A Polish friend writes: ‘I have just been watching Putin’s rather dark history lesson and his declaration of the absolute right of Russia to invade the “non-country” Ukraine… When signing the declarations with representatives from the rebel regions, Putin was seated 30 metres away from them. He continues to maintain his incredibly strict policy of essentially self-lockdown of these past two years — most people who meet him face to face have to isolate for weeks prior and are usually fogged with chemicals first. It was chilling to realise that Putin, although unafraid of all-out war and bloodshed for years to come, is still terrified of the mild cold which Britain’s 95-year-old monarch currently has and is happily untroubled by. I cannot think of a better indication that this is a man who has lost his ability to evaluate risk.’ Yes indeed, though one might add another possible reason for Putin literally keeping his distance: a man so experienced in the poisoning of others must be very conscious of the range of novichok, suddenly thrown.


On Tuesday night, my sister Charlotte was on her fifth day of the power cut caused by Storm Eunice. So was our mother across the fields, stuck upstairs because her stairlift cannot function. Charlotte’s only contact with the outside world is her landline, at the other end of quite a large house. It rang at 2.07 a.m. Fearing that it might be my mother’s emergency lifeline ringing, Charlotte struggled through the freezing dark to the phone. When she picked it up a recorded voice said: ‘We’d like to inform you that there has been an unplanned power cut in your postcode area. Not all properties have been affected by this power cut.
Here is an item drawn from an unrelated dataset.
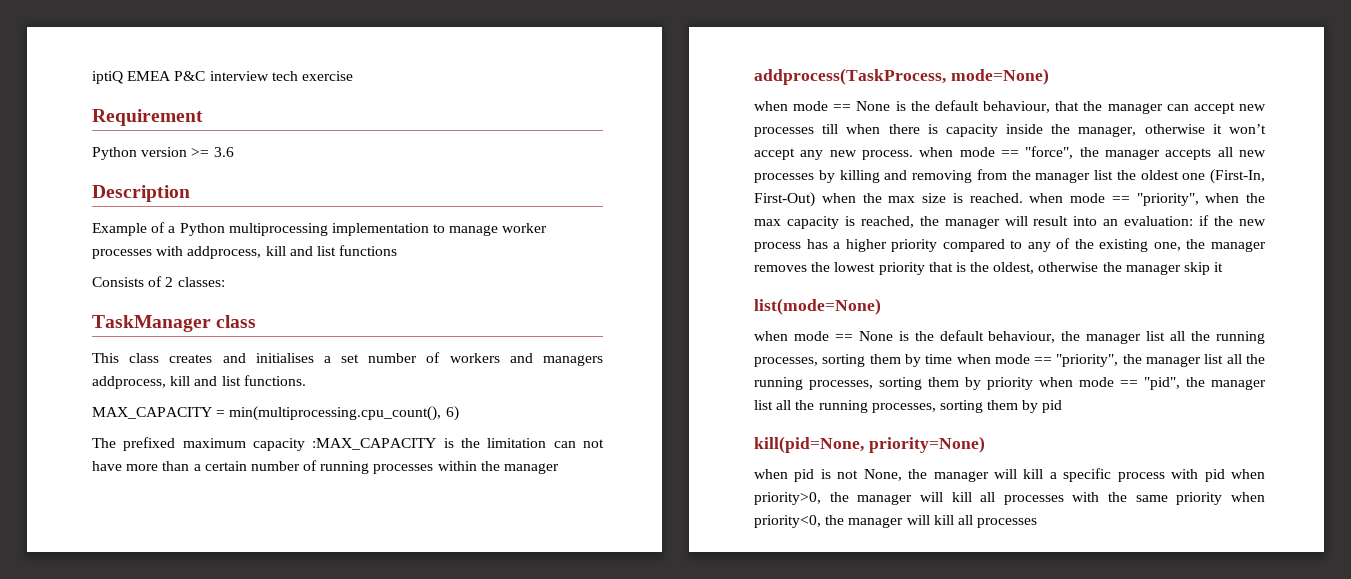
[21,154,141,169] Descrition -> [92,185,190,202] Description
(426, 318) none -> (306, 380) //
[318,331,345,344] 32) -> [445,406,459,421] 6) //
If your property has been affected, we’d like to apologise for any inconvenience caused.’

In devoutly Brexiteer circles, the idea is circulating that Lord Frost should disclaim his peerage, win a seat in the House of Commons and then become prime minister. A tempting thought, perhaps, but Conservative MPs would never accept this. It would make a mockery of their long years of elected toil to be leadership candidates themselves. Besides, there is no provision in law for such a disclaimer. Since 2014, people have been allowed to resign from the House of Lords, but not to surrender their peerages. Only hereditaries can disclaim, and only at the moment of inheritance. You can see why the Frost option is not allowed. If it were, the Lords could become a cushy way of gaining political connections and experience which could then be ‘weaponised’ to get into the Lower House. In theory, however, it remains the case that you can be prime minister from the House of Lords. Perhaps Lord Frost should try for that: it would allow a lot more time for actual governing, rather than having to shout for hours from the green benches.

Perhaps I overreacted because I was preoccupied with the dramas of Storm Eunice, but when I read this weekend that the first of Elmore Leonard’s 10 Rules of Writing is ‘Never open a book with weather’, I thought how silly rules of writing can be. If Leonard’s Rule 1 were enforced, out would go the first scene (and the name?) of The Tempest; same with Macbeth. You would have to jettison the first sentence of Nineteen Eighty-Four, ‘It was a bright cold day in April, and the clocks were striking thirteen’, or of Jane Eyre, ‘There was no possibility of taking a walk that day… the cold winter wind had brought with it clouds so sombre and rain so penetrating…’, or of Bleak House, ‘Implacable November weather’ (followed by the second paragraph, ‘Fog everywhere’). Weather is often the best way to open a novel or play, because it sets a scene and a mood and usually places human figures in its landscape. Without it, many more paragraphs would have to be expended explaining where we are, what time of year it is and what sort of people are depicted. Not for nothing are ‘It was a dark and stormy night…’ the only words of Edward Bulwer Lytton that anyone remembers.